The poultry industry generates $441 billion for the US economy and provides 1.7 million American jobs. Yet even an industry this prodigious can be stopped in its tracks. The 2015 avian flu outbreak required the slaughter of 50 million chickens and turkeys.
Chang-Won Lee, PhD, and his colleagues worry about more than the avian flu. They focus expansively on more than a single respiratory disease. While scientists may be able to generate vaccines to stop the spread of individual pathogens, many countries do not import products from vaccinated poultry.
Dr. Lee leads a collaboration of scientists in 11 institutions to determine all of the microbes in the poultry respiratory system. In itemizing what can be found in a chicken’s respiratory tract and determining which components are hazardous, Dr. Lee and his team can then analyze how other factors, including environmental conditions like humidity and air quality, can impact the levels of these pathogens.

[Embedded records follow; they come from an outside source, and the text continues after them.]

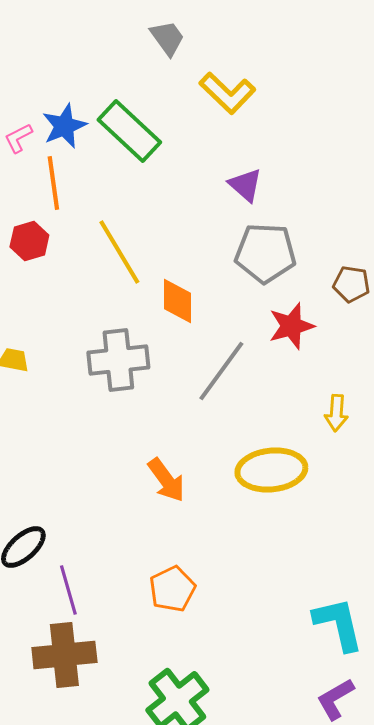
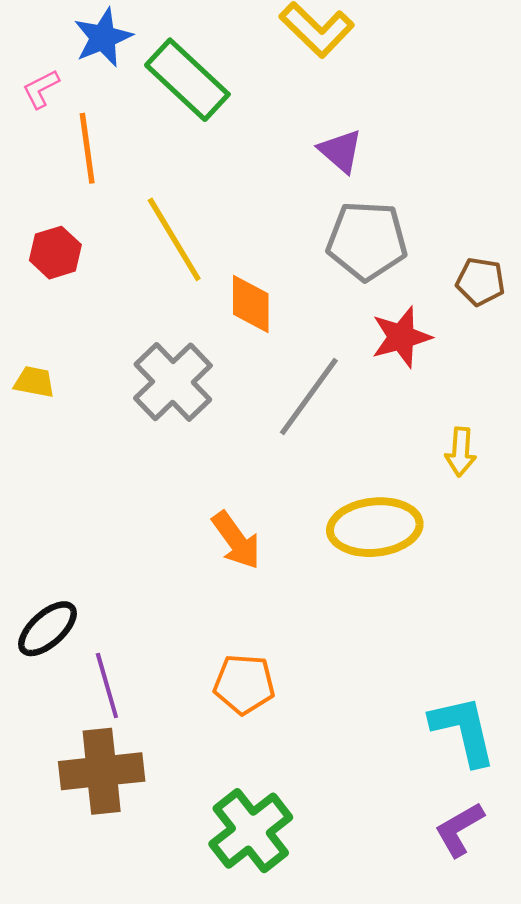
blue star: (64, 126) -> (103, 37), moved
red hexagon: (29, 241) -> (55, 253), moved
gray cross: (118, 360) -> (173, 382), turned -38
orange pentagon: (172, 589) -> (244, 684), turned 30

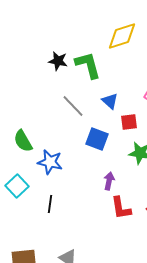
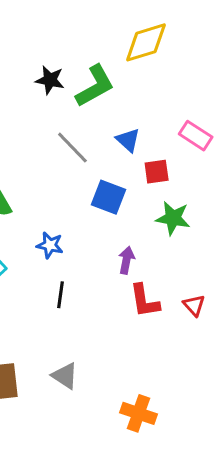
green L-shape: (88, 65) -> (95, 86), turned 76
blue star: (50, 162) -> (50, 245), moved, size x0.7
black line: (50, 204) -> (60, 295), moved

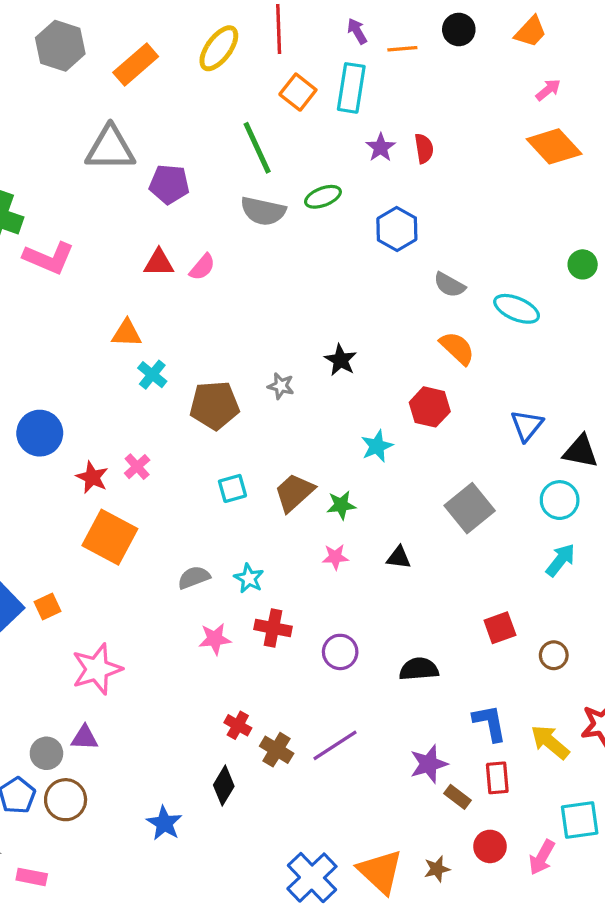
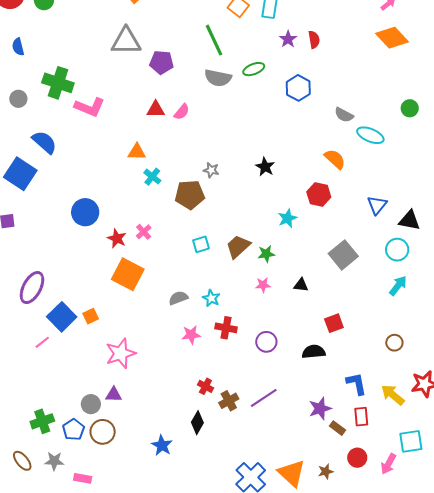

When an outbreak occurs, there is support from everywhere for new research. However, the work needs to be done on an on-going basis in preparation for the next outbreak.
– Dr. Chang-Won Lee
The collaboration’s end result would provide both large scale farmers and backyard poultry owners with management systems that limit the spread of diseases without solely relying on antibiotics, vaccines, or other costly interventions. Dr. Lee’s grant also funds the outreach to ensure his findings reach poultry farmers so that they can raise healthier flocks with stronger immune systems—the ultimate antidote to defeating the next virulent flu outbreak that comes along.